If you export the albums you ripped in Roon it will add the metadata. Although I don’t think you can do more than a couple at a time.

The main advice from fellow users has always been rip your CDs on a computer using a good ripping software, I use dbPowramp, and then after double checking the rip, copy it to the Roonserver.

My experience with Roon fluctuates between frustration and fascination.

I think your metadata is already fine, now just comes the step of getting the already enhanced to an external hard drive.

Have you tried to solve it with Roonexport?

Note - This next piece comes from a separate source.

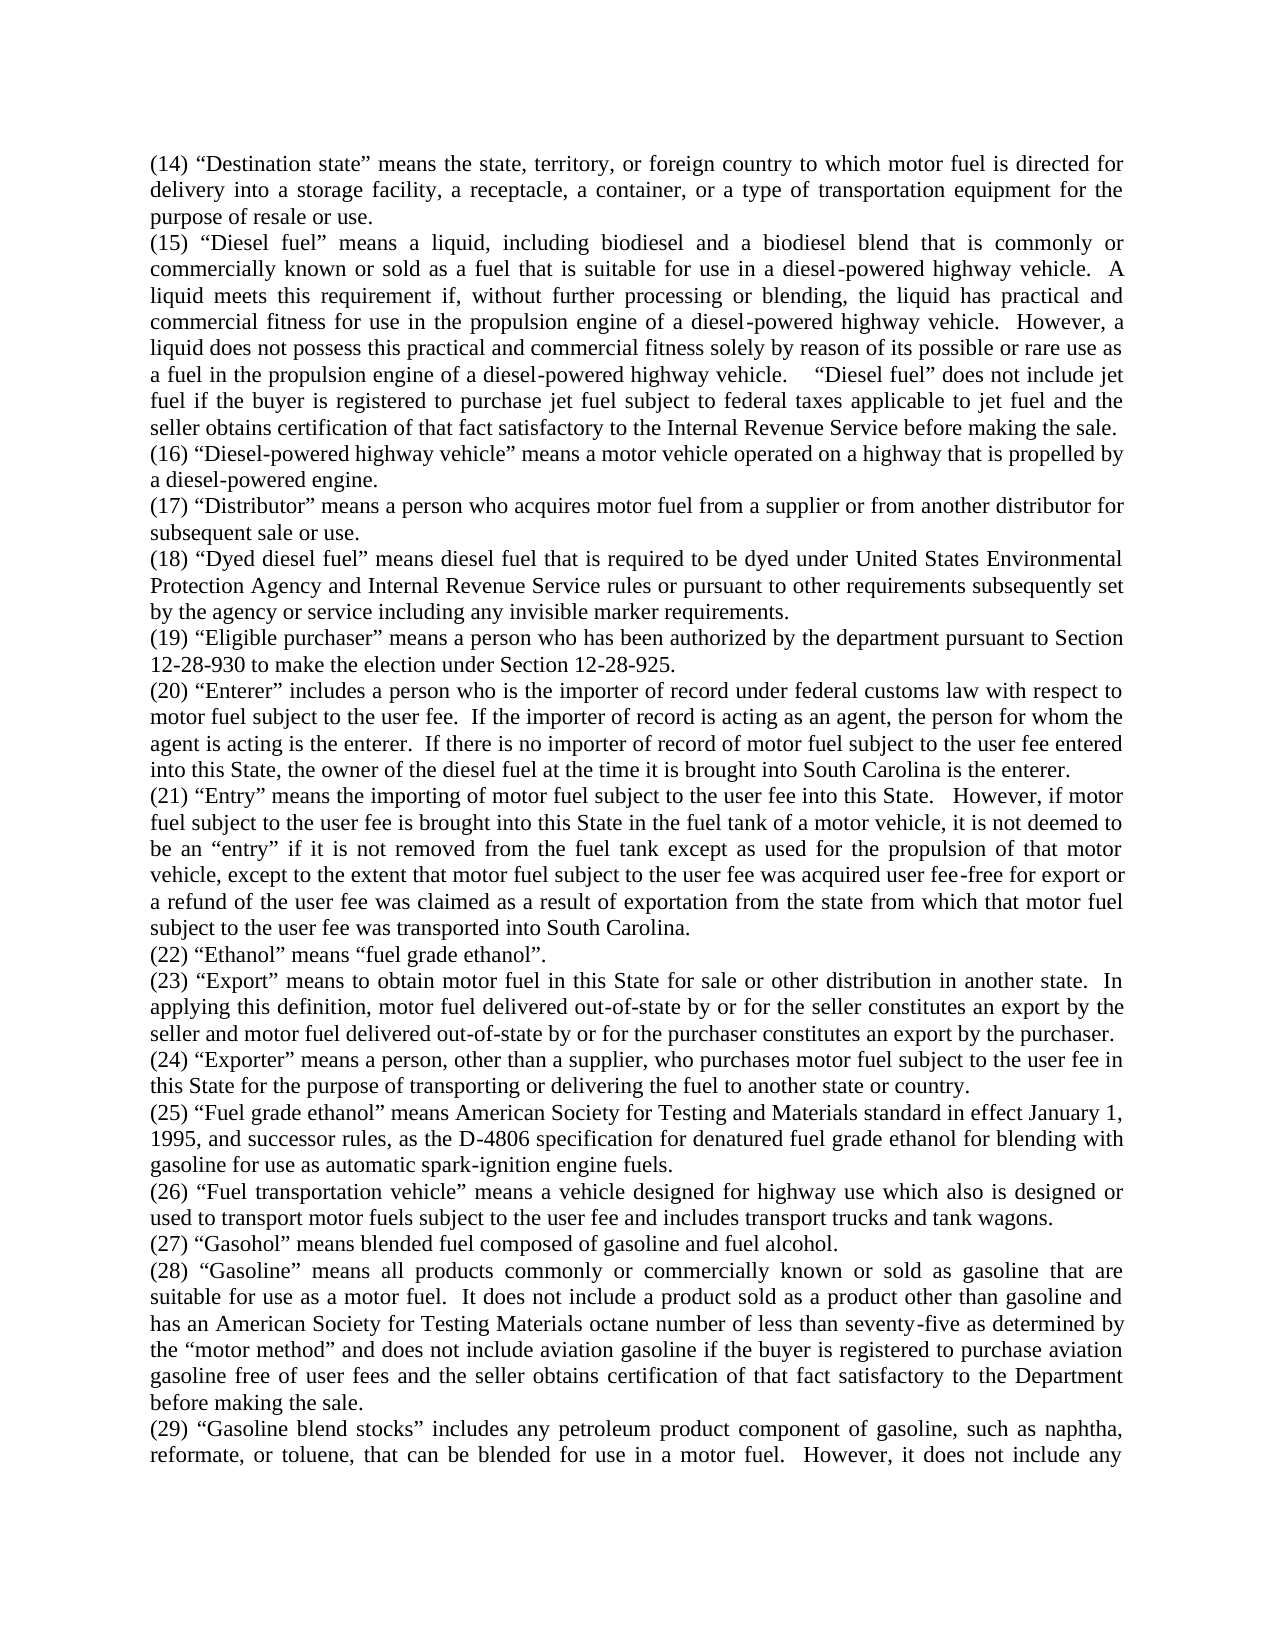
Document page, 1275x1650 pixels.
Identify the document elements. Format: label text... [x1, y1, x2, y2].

There are three possibilities to export the files themselves, only the metadata as CSV (for Soundiiz) or the metadata to Excel (spreadsheet).

I would never have thought of copying the data itself over the network with Roon on a weekend.

The times of greatest user load then do not allow the good user experience of the other times. Are there better values at other times or did it remain with this one disappointing attempt (with 52 hours for 2 TB)?

Do I imagine correctly that the data has been copied from an NTFS disk internal (Nucleus) to another NTFS disk external?

Were other formatting (for Apple / Linux) in play?

Would not it also be possible via USB? External hard drives can be connected to the Nucleus. Is this only USB2.0? I do not have a Nucleus here.

This is a great article, thanks for sharing the info… For me, I still think it’s a real pity that Roon does not make use of AcoustID’s in order to better identify the music in the library, even when it’s not tagged perfectly. Many albums which are recognized by Musicbrainz Picard without any problems don’t get identified in Roon without manual intervention. When I first started with Roon I had around 9000 unidentified albums in my local library. After many months of manual work submitting literally thousands of albums to Musicbrainz in order to help Roon identify them, I am now down to 6000, so this seems like endless work to me. The main reason I was attracted by Roon to begin with was the promise of vastly improving my library browsing experience by collecting new metadata from external sources. It works well for mainstream albums and the result is impressive indeed, but for about one third of my library, it failed to provide any useful info. Needless to say, that’s the third for which I am most interested in getting extra information as it mainly consists of obscure artists about which I would like to learn more. Many of these releases come from Bandcamp and yes, I can import the metadata from Bandcamp to Musicbrainz and wait for it to become available in Roon… but at that point the metadata is already in my files after tagging them with Picard, and Roon will not find any extra info on top of what I upload to MB, so why do I still need it?
So at this point I am still not convinced that Roon is the way to go for me, after trying it on and off for a few years already… I am currently sticking to my LMS installation which I’ve been using happily since 2008, after tagging my files with Picard. I love the Roon interface, but as long as it cannot provide improved metadata for at least 95% percent of my library, I think it fails to deliver on its promise.